=== Section Start ===

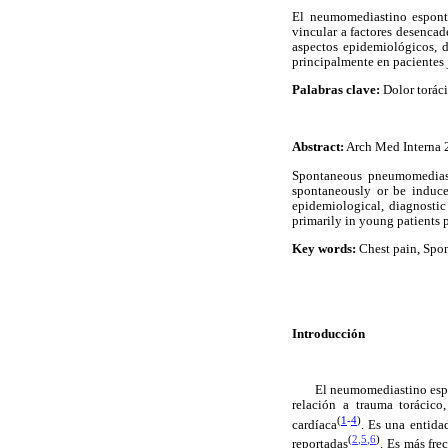
El neumomediastino espontá
vincular a factores desencad
aspectos epidemiológicos, d
principalmente en pacientes 
Palabras clave:
Dolor torác
Abstract:
Arch Med Interna 2
Spontaneous pneumomediasti
spontaneously or be induced
epidemiological, diagnostic 
primarily in young patients 
Key words:
Chest pain, Sp
Introducción
El neumomediastino espo
relación a trauma torácico
(
1
-
4
)
cardíaca
. Es una entida
(
2
,
5
,
6
)
reportadas
. Es más fre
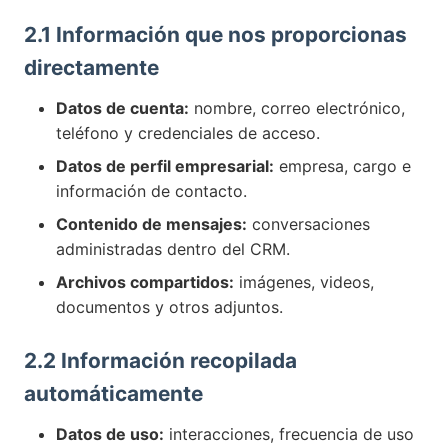
2.1 Información que nos proporcionas
directamente
Datos de cuenta:
nombre, correo electrónico,
teléfono y credenciales de acceso.
Datos de perfil empresarial:
empresa, cargo e
información de contacto.
Contenido de mensajes:
conversaciones
administradas dentro del CRM.
Archivos compartidos:
imágenes, videos,
documentos y otros adjuntos.
2.2 Información recopilada
automáticamente
Datos de uso:
interacciones, frecuencia de uso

=== Section End ===

Once you have checked every line of the material above, return the ones that hold the string "Datos".

## Answer box
Datos de cuenta:
Datos de perfil empresarial:
Datos de uso:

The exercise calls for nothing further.